● **WORK ORDER**
If a line in the listing below includes the word "namens", pick it out.

● **WORKING DATA**
· · ·

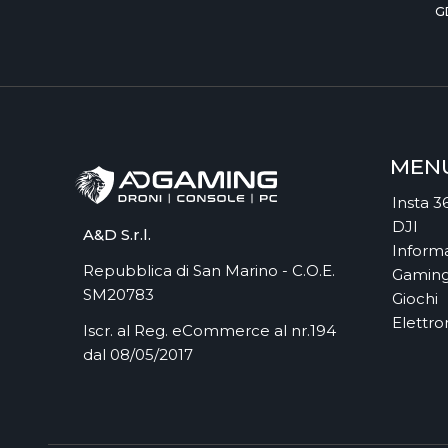
G
MEN
Insta 3
DJI
A&D S.r.l.
Informa
Repubblica di San Marino - C.O.E.
Gamin
SM20783
Giochi
Elettro
Iscr. al Reg. eCommerce al nr.194
dal 08/05/2017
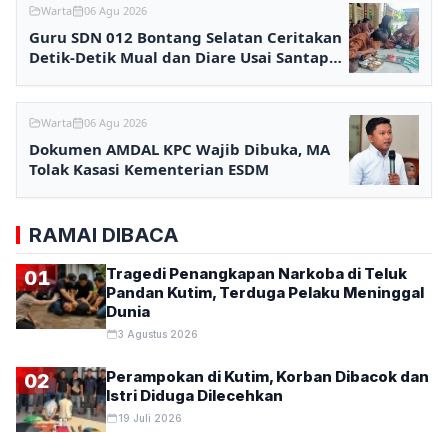
Warta
06 Agu 2026
Guru SDN 012 Bontang Selatan Ceritakan
Detik-Detik Mual dan Diare Usai Santap
MBG
Warta
06 Agu 2026
Dokumen AMDAL KPC Wajib Dibuka, MA
Tolak Kasasi Kementerian ESDM
RAMAI DIBACA
Tragedi Penangkapan Narkoba di Teluk
01
Pandan Kutim, Terduga Pelaku Meninggal
Dunia
3 Agustus 2026
Perampokan di Kutim, Korban Dibacok dan
02
Istri Diduga Dilecehkan
19 Juli 2026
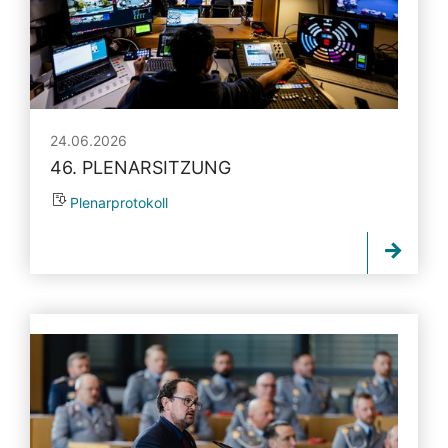
24.06.2026
46. PLENARSITZUNG
Plenarprotokoll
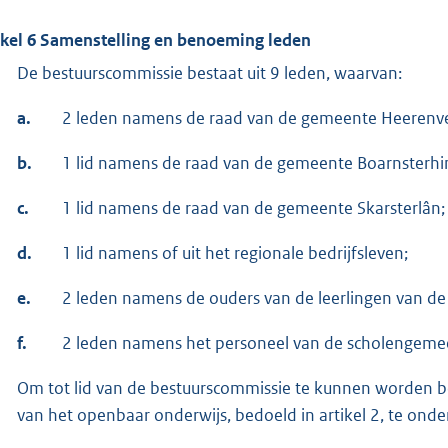
ikel 6 Samenstelling en benoeming leden
De bestuurscommissie bestaat uit 9 leden, waarvan:
a.
2 leden namens de raad van de gemeente Heerenv
b.
1 lid namens de raad van de gemeente Boarnsterhi
c.
1 lid namens de raad van de gemeente Skarsterlân;
d.
1 lid namens of uit het regionale bedrijfsleven;
e.
2 leden namens de ouders van de leerlingen van d
f.
2 leden namens het personeel van de scholengeme
Om tot lid van de bestuurscommissie te kunnen worden b
van het openbaar onderwijs, bedoeld in artikel 2, te onder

· · ·

● **PROBLEM SOLUTION**
2 leden namens de raad van de gemeente Heerenv
1 lid namens de raad van de gemeente Boarnsterhi
1 lid namens de raad van de gemeente Skarsterlân;
1 lid namens of uit het regionale bedrijfsleven;
2 leden namens de ouders van de leerlingen van d
2 leden namens het personeel van de scholengeme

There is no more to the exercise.